Please transcribe the data below in full. Omit any picture you find in it.

━━━ TASK DATA

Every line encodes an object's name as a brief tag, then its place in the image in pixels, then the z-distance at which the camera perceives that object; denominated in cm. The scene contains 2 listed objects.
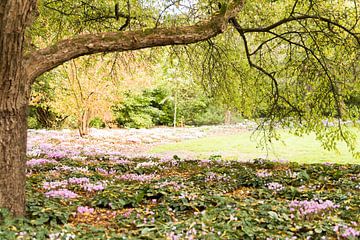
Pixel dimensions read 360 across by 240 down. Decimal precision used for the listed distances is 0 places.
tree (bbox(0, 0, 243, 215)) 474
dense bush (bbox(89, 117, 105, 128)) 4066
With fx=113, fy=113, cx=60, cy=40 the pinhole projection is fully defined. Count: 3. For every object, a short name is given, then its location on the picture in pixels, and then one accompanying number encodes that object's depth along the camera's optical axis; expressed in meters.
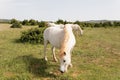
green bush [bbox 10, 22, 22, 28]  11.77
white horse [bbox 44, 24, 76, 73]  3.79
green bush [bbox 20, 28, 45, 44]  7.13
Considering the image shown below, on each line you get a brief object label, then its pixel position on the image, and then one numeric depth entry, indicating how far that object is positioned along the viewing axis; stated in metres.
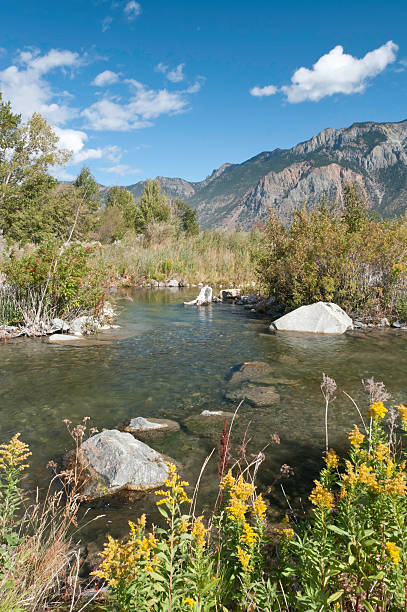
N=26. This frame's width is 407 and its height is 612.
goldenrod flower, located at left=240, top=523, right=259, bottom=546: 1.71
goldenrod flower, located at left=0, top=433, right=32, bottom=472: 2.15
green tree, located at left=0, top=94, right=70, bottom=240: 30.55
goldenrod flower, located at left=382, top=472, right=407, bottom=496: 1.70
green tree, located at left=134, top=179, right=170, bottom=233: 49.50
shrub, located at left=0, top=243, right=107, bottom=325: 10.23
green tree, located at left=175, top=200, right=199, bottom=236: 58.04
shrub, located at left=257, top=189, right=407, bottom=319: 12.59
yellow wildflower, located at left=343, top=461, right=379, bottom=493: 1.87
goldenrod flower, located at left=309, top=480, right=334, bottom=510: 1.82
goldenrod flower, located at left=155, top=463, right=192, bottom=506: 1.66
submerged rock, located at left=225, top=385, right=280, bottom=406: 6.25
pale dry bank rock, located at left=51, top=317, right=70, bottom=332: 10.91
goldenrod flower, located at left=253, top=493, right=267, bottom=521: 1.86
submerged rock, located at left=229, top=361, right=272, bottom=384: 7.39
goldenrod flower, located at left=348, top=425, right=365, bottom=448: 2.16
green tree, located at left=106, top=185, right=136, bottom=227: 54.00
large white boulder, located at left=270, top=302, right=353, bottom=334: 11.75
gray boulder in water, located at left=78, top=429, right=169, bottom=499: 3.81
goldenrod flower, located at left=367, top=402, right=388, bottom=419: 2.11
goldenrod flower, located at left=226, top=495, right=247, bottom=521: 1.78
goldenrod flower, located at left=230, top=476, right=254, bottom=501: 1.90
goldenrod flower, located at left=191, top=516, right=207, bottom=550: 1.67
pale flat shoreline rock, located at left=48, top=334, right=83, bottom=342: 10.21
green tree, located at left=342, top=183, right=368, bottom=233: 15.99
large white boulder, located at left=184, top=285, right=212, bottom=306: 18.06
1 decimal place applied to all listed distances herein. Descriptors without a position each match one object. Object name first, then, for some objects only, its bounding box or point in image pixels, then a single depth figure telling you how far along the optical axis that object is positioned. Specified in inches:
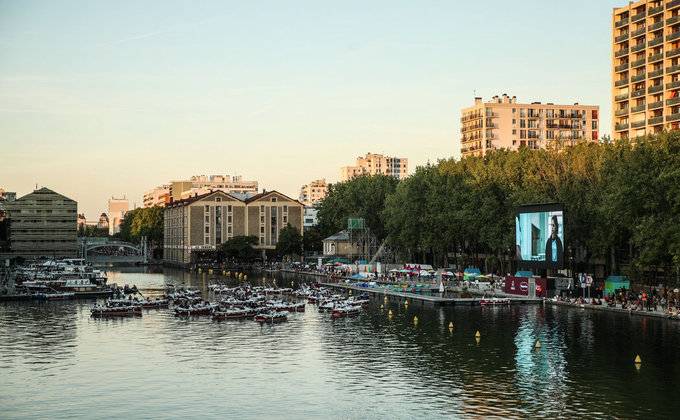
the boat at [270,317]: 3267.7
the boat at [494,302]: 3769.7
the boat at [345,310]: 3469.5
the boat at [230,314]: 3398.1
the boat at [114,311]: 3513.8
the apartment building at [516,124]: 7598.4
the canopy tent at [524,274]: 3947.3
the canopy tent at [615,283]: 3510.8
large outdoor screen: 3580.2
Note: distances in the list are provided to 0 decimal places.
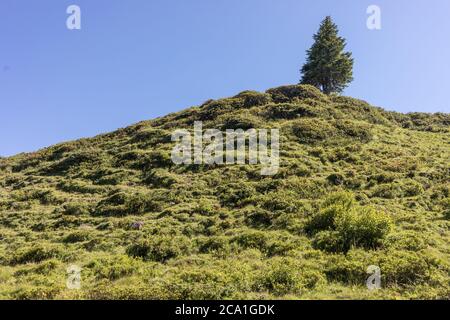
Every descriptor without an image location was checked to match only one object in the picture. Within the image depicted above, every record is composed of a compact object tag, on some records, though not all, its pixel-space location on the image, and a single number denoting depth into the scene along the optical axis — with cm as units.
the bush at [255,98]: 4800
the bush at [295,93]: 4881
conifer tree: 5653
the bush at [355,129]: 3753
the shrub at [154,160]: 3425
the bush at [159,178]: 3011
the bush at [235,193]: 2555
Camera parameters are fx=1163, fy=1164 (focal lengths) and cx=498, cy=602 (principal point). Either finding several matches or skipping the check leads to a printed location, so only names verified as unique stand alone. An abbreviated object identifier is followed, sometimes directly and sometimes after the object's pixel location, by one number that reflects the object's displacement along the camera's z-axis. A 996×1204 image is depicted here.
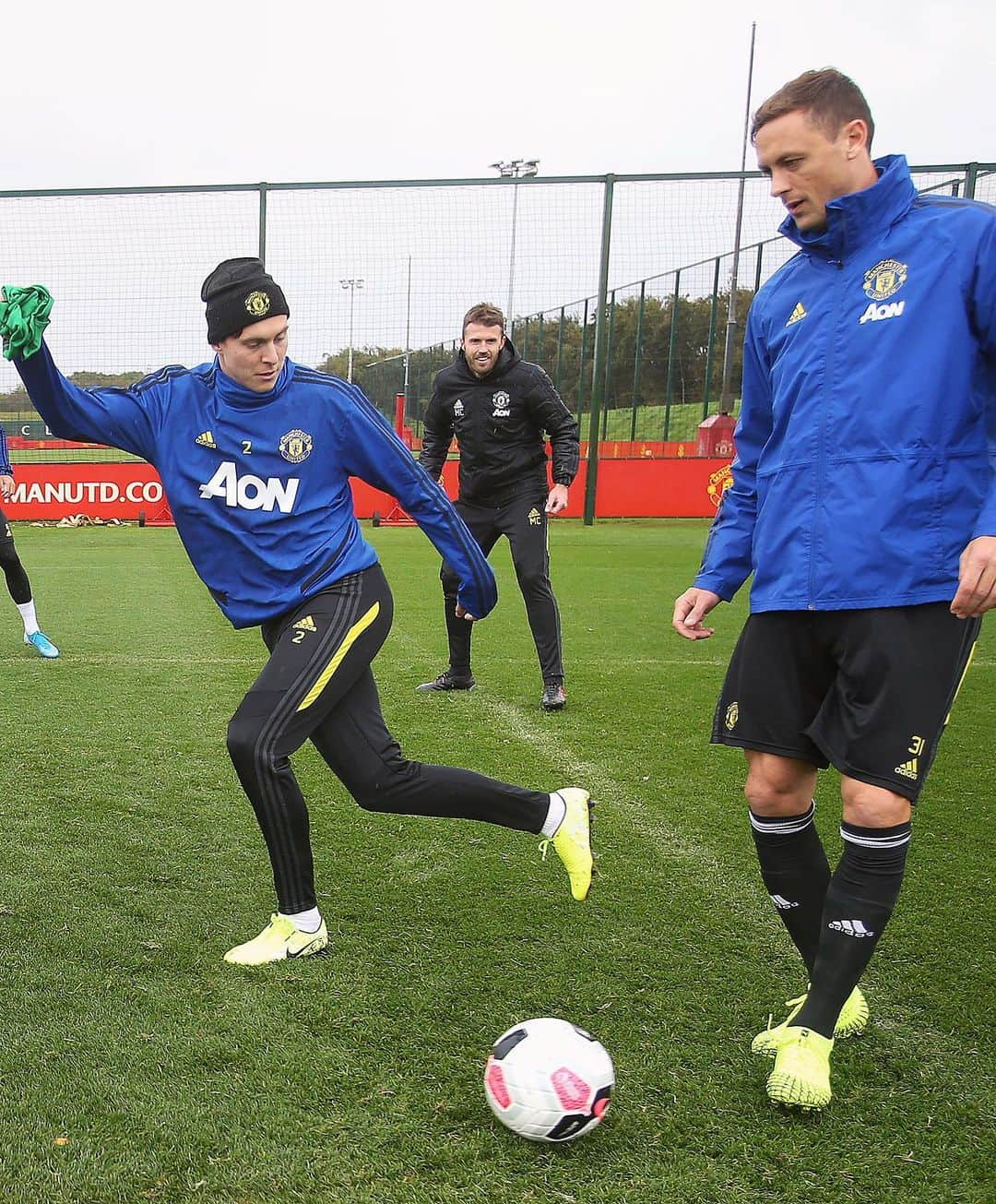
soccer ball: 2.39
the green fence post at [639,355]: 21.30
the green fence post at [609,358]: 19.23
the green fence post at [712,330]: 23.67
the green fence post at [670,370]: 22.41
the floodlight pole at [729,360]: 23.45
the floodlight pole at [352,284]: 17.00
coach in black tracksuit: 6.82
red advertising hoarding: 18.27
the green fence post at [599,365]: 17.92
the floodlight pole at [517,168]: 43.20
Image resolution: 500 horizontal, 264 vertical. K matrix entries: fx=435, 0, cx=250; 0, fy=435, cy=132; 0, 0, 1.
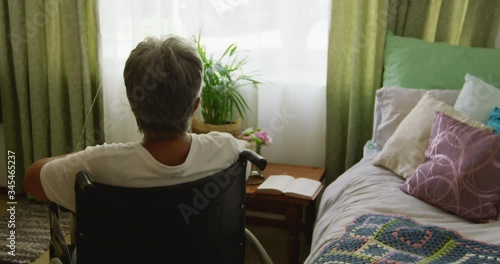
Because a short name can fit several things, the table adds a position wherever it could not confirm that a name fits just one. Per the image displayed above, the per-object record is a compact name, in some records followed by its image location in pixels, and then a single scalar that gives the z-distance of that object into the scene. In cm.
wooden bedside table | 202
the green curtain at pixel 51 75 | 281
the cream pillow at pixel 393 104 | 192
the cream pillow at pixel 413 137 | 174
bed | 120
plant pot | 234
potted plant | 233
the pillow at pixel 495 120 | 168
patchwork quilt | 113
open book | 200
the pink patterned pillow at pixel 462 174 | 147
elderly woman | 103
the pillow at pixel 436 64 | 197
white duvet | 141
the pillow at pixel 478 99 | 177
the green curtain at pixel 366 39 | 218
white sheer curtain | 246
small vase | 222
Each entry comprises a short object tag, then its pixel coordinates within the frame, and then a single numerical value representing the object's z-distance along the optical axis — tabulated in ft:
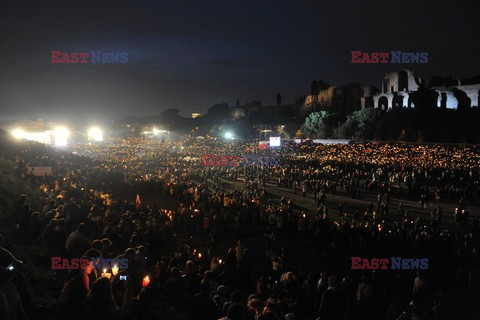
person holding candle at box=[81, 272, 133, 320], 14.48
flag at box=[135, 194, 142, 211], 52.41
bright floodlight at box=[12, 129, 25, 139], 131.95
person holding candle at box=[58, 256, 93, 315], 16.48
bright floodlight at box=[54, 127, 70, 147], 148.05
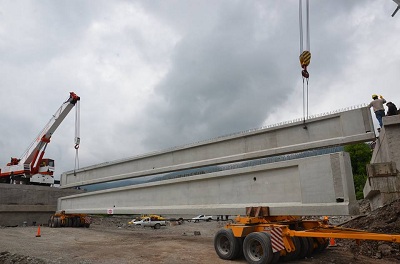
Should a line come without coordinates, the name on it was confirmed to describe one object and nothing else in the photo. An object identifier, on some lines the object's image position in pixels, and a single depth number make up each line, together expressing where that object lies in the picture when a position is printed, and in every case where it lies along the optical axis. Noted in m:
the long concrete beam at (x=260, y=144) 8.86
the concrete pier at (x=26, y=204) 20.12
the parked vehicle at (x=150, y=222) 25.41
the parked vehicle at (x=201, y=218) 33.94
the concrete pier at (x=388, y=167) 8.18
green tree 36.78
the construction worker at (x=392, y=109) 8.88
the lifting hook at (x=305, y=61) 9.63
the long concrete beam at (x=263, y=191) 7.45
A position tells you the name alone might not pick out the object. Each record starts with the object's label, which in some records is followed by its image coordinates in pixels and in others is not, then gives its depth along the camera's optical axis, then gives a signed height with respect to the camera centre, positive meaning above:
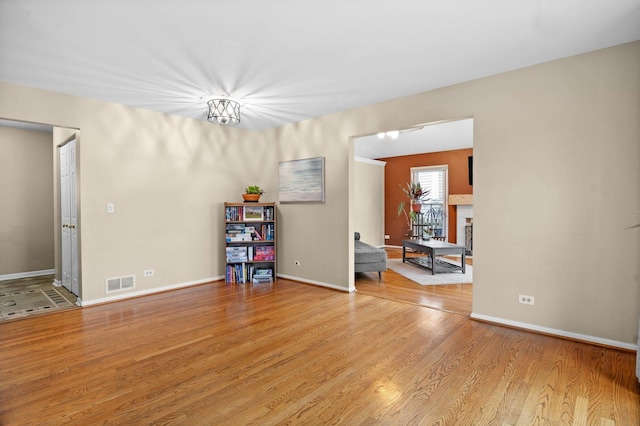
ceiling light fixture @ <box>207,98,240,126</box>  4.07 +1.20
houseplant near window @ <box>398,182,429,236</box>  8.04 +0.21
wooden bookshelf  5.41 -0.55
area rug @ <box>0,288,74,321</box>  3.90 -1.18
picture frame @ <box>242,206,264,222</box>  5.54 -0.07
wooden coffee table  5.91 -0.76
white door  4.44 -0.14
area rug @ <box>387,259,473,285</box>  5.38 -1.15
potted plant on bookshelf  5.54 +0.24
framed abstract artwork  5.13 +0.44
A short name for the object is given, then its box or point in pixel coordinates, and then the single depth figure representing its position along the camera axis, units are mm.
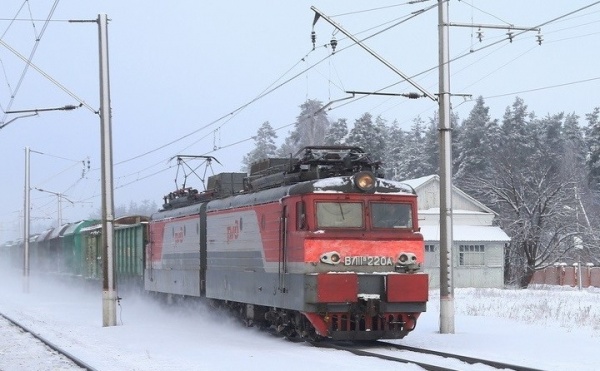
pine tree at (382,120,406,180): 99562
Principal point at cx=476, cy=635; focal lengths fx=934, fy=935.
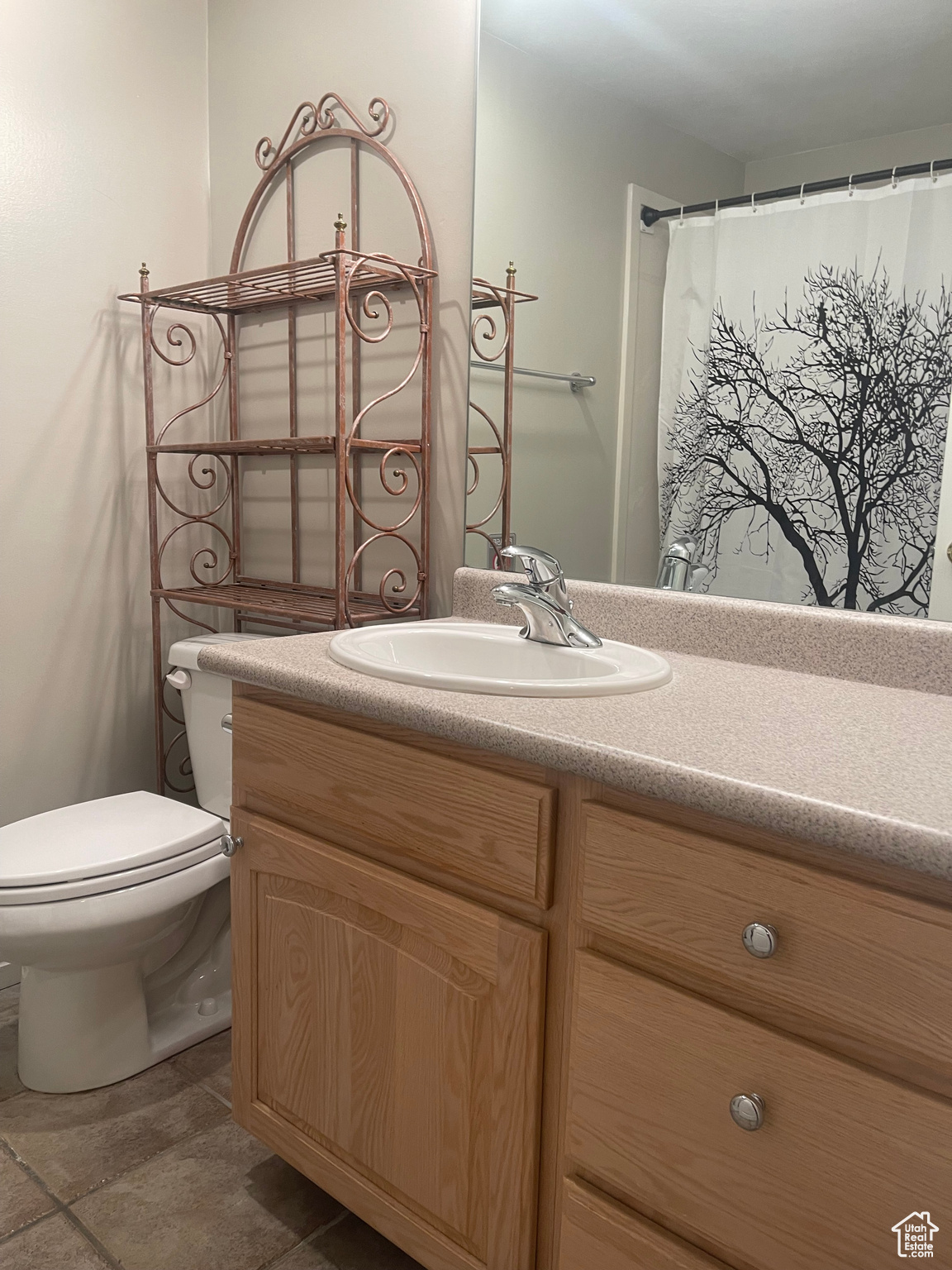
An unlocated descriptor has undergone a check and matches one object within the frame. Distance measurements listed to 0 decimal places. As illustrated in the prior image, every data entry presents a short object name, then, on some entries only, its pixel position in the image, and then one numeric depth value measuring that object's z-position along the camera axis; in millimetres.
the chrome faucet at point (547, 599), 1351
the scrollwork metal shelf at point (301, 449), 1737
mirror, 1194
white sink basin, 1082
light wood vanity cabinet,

━━━━━━

SOLUTION TO THIS TASK:
Every line encodes an object's name as a brief tag, then its place in the image in pixels, then the z-distance at which the camera perceives that object; denominated in cm. The scene contains 2 listed objects.
Pixel dimensions read 360 across by 240 down. Decimal precision used for the listed distances is 0 places.
tree (bbox(0, 0, 243, 215)) 474
dense bush (bbox(89, 117, 105, 128)) 4066
With fx=113, fy=113, cx=60, cy=40 the pinhole projection is fully defined. Count: 3. For every object, a short name is given, then its location on the picture in pixels, and then one accompanying number encodes that object's depth along the camera's optical axis; expressed in meters.
green bush [bbox 10, 22, 22, 28]  11.77
white horse [bbox 44, 24, 76, 73]  3.79
green bush [bbox 20, 28, 45, 44]  7.13
Considering the image shown below, on each line you get a brief object label, then its pixel position on the image, and then one numeric depth entry, indicating how far that object is positioned along the viewing axis; stated in metres.
N=26. This frame's width is 407 and its height is 612.
goldenrod flower, located at left=240, top=523, right=259, bottom=546: 1.71
goldenrod flower, located at left=0, top=433, right=32, bottom=472: 2.15
green tree, located at left=0, top=94, right=70, bottom=240: 30.55
goldenrod flower, located at left=382, top=472, right=407, bottom=496: 1.70
green tree, located at left=134, top=179, right=170, bottom=233: 49.50
shrub, located at left=0, top=243, right=107, bottom=325: 10.23
green tree, located at left=175, top=200, right=199, bottom=236: 58.04
shrub, located at left=257, top=189, right=407, bottom=319: 12.59
yellow wildflower, located at left=343, top=461, right=379, bottom=493: 1.87
goldenrod flower, located at left=309, top=480, right=334, bottom=510: 1.82
goldenrod flower, located at left=155, top=463, right=192, bottom=506: 1.66
submerged rock, located at left=225, top=385, right=280, bottom=406: 6.25
pale dry bank rock, located at left=51, top=317, right=70, bottom=332: 10.91
goldenrod flower, located at left=253, top=493, right=267, bottom=521: 1.86
submerged rock, located at left=229, top=361, right=272, bottom=384: 7.39
goldenrod flower, located at left=348, top=425, right=365, bottom=448: 2.16
green tree, located at left=106, top=185, right=136, bottom=227: 54.00
large white boulder, located at left=270, top=302, right=353, bottom=334: 11.75
gray boulder in water, located at left=78, top=429, right=169, bottom=499: 3.81
goldenrod flower, located at left=367, top=402, right=388, bottom=419: 2.11
goldenrod flower, located at left=226, top=495, right=247, bottom=521: 1.78
goldenrod flower, located at left=230, top=476, right=254, bottom=501: 1.90
goldenrod flower, located at left=191, top=516, right=207, bottom=550: 1.67
pale flat shoreline rock, located at left=48, top=334, right=83, bottom=342: 10.21
green tree, located at left=342, top=183, right=368, bottom=233: 15.99
large white boulder, located at left=184, top=285, right=212, bottom=306: 18.06
1 decimal place applied to all listed distances herein. Descriptors without a position each match one object. Object name first, then, for some objects only, its bounding box or point in image pixels, then a single depth figure telling you how far along the optical axis that object is positioned. Specified in inches:
the boat at [270,317]: 3267.7
the boat at [494,302]: 3769.7
the boat at [345,310]: 3469.5
the boat at [230,314]: 3398.1
the boat at [114,311]: 3513.8
the apartment building at [516,124]: 7598.4
the canopy tent at [524,274]: 3947.3
the canopy tent at [615,283]: 3510.8
large outdoor screen: 3580.2
Note: distances in the list are provided to 0 decimal places.
Every descriptor without an image location was checked to match only one object in the picture. Within the image depicted above, every record is composed of a compact object tag, on some records, though not all, its pixel-space location on the image, and a single number denoting depth into the scene along the optical axis — with cm as units.
the bush at [255,98]: 4800
the bush at [295,93]: 4881
conifer tree: 5653
the bush at [355,129]: 3753
the shrub at [154,160]: 3425
the bush at [159,178]: 3011
the bush at [235,193]: 2555
Camera parameters are fx=1163, fy=1164 (focal lengths) and cx=498, cy=602 (principal point). Either finding several matches or skipping the check leads to a printed location, so only names verified as unique stand alone. An abbreviated object identifier is followed, sometimes directly and sometimes after the object's pixel location, by one number that reflects the object's displacement along the camera's z-axis. A 996×1204 image is depicted here.
soccer ball: 2.39
the green fence post at [639,355]: 21.30
the green fence post at [609,358]: 19.23
the green fence post at [712,330]: 23.67
the green fence post at [670,370]: 22.41
the floodlight pole at [729,360]: 23.45
the floodlight pole at [352,284]: 17.00
coach in black tracksuit: 6.82
red advertising hoarding: 18.27
the green fence post at [599,365]: 17.92
the floodlight pole at [517,168]: 43.20
Image resolution: 500 horizontal, 264 vertical. K matrix entries: fx=435, 0, cx=250; 0, fy=435, cy=132; 0, 0, 1.
Because a short name can fit several things, the table adds a position wherever it could not confirm that a name fits just one. Per the image displayed above, the per-object record is a compact name, in some records followed by its image location in pixels, and then a single scalar that gives the z-distance of that object into the scene. In cm.
wooden bedside table | 202
the green curtain at pixel 51 75 | 281
the cream pillow at pixel 393 104 | 192
the cream pillow at pixel 413 137 | 174
bed | 120
plant pot | 234
potted plant | 233
the pillow at pixel 495 120 | 168
patchwork quilt | 113
open book | 200
the pink patterned pillow at pixel 462 174 | 147
elderly woman | 103
the pillow at pixel 436 64 | 197
white duvet | 141
the pillow at pixel 478 99 | 177
the green curtain at pixel 366 39 | 218
white sheer curtain | 246
small vase | 222
Each entry comprises a short object tag, then its pixel coordinates within the frame, and then a single numerical value representing the object's z-distance along the optical axis — tabulated in ft:
person holding candle at box=[81, 272, 133, 320], 14.48
flag at box=[135, 194, 142, 211], 52.41
bright floodlight at box=[12, 129, 25, 139], 131.95
person holding candle at box=[58, 256, 93, 315], 16.48
bright floodlight at box=[54, 127, 70, 147], 148.05
Should a line come without coordinates, the name on it was confirmed to describe one object and nothing else in the photo. An object identifier, on some lines the object's image position in pixels, and a single depth number make up each line, together expressing where that object lies in the picture when a position is printed, and in every case where it lies along the optical axis. Noted in m:
the long concrete beam at (x=260, y=144) 8.86
the concrete pier at (x=26, y=204) 20.12
the parked vehicle at (x=150, y=222) 25.41
the parked vehicle at (x=201, y=218) 33.94
the concrete pier at (x=388, y=167) 8.18
green tree 36.78
the construction worker at (x=392, y=109) 8.88
the lifting hook at (x=305, y=61) 9.63
the long concrete beam at (x=263, y=191) 7.45
A position tells you the name alone might not pick out the object. Each record starts with the object's label, which in some records is followed by its image coordinates in pixels and in others is not, then gives its depth along the camera's optical axis, then gives a signed height with respect to the camera centre, positive meaning above:
ceiling light fixture @ <box>207,98,240,126</box>  4.07 +1.20
houseplant near window @ <box>398,182,429,236</box>  8.04 +0.21
wooden bookshelf  5.41 -0.55
area rug @ <box>0,288,74,321</box>  3.90 -1.18
picture frame @ <box>242,206,264,222</box>  5.54 -0.07
wooden coffee table  5.91 -0.76
white door  4.44 -0.14
area rug @ <box>387,259,473,285</box>  5.38 -1.15
potted plant on bookshelf  5.54 +0.24
framed abstract artwork  5.13 +0.44
A short name for the object is given, then its box or point in pixel coordinates, and then the single depth figure representing its position along the camera axis, units are mm.
pine tree at (382,120,406,180): 99562
Principal point at cx=476, cy=635; focal lengths fx=934, fy=935.
An unlocated descriptor has undergone a check and matches one object within the frame. Distance measurements listed to 0 decimal places. As illustrated in the prior image, every data entry presents a short object name, then, on some entries only, its pixel position in the image, and then one numeric depth value measuring that object's z-position along the camera axis; in millimetres.
the chrome faucet at point (547, 599), 1351
the scrollwork metal shelf at point (301, 449), 1737
mirror, 1194
white sink basin, 1082
light wood vanity cabinet,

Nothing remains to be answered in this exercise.